Data to examine ▸
= = = = =

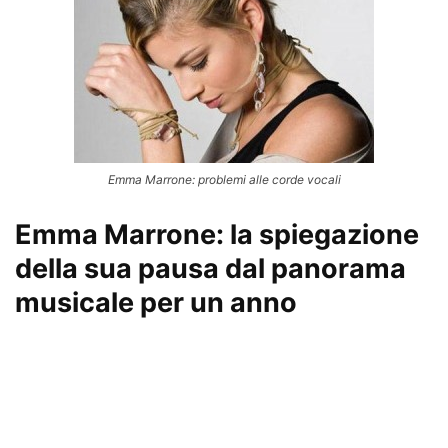
Emma Marrone: problemi alle corde vocali
Emma Marrone: la spiegazione
della sua pausa dal panorama
musicale per un anno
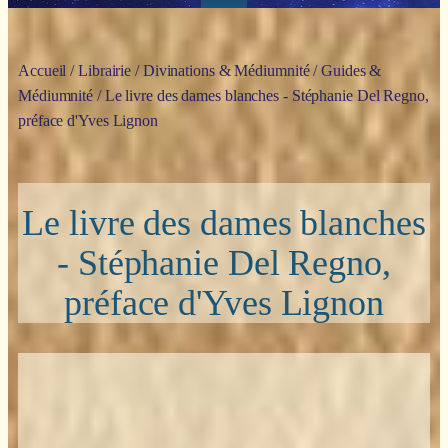
Accueil
/
Librairie
/
Divinations & Médiumnité
/
Guides &
Médiumnité
/ Le livre des dames blanches - Stéphanie Del Regno,
préface d'Yves Lignon
Le livre des dames blanches
- Stéphanie Del Regno,
préface d'Yves Lignon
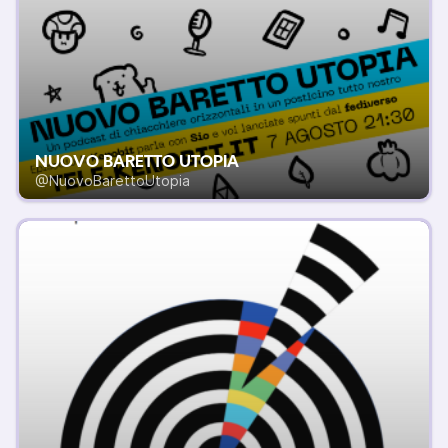
NUOVO BARETTO UTOPIA
@NuovoBarettoUtopia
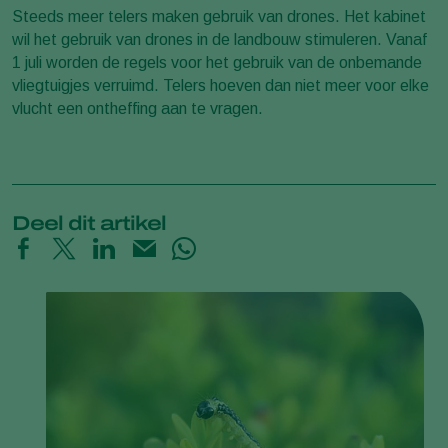
Steeds meer telers maken gebruik van drones. Het kabinet
wil het gebruik van drones in de landbouw stimuleren. Vanaf
1 juli worden de regels voor het gebruik van de onbemande
vliegtuigjes verruimd. Telers hoeven dan niet meer voor elke
vlucht een ontheffing aan te vragen.
Deel dit artikel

= = = = =

Copy every record exactly, without the pictures.

The completed task ▸
Emma Marrone: problemi alle corde vocali
Emma Marrone: la spiegazione
della sua pausa dal panorama
musicale per un anno
Accueil
/
Librairie
/
Divinations & Médiumnité
/
Guides &
Médiumnité
/ Le livre des dames blanches - Stéphanie Del Regno,
préface d'Yves Lignon
Le livre des dames blanches
- Stéphanie Del Regno,
préface d'Yves Lignon
NUOVO BARETTO UTOPIA
@NuovoBarettoUtopia
Steeds meer telers maken gebruik van drones. Het kabinet
wil het gebruik van drones in de landbouw stimuleren. Vanaf
1 juli worden de regels voor het gebruik van de onbemande
vliegtuigjes verruimd. Telers hoeven dan niet meer voor elke
vlucht een ontheffing aan te vragen.
Deel dit artikel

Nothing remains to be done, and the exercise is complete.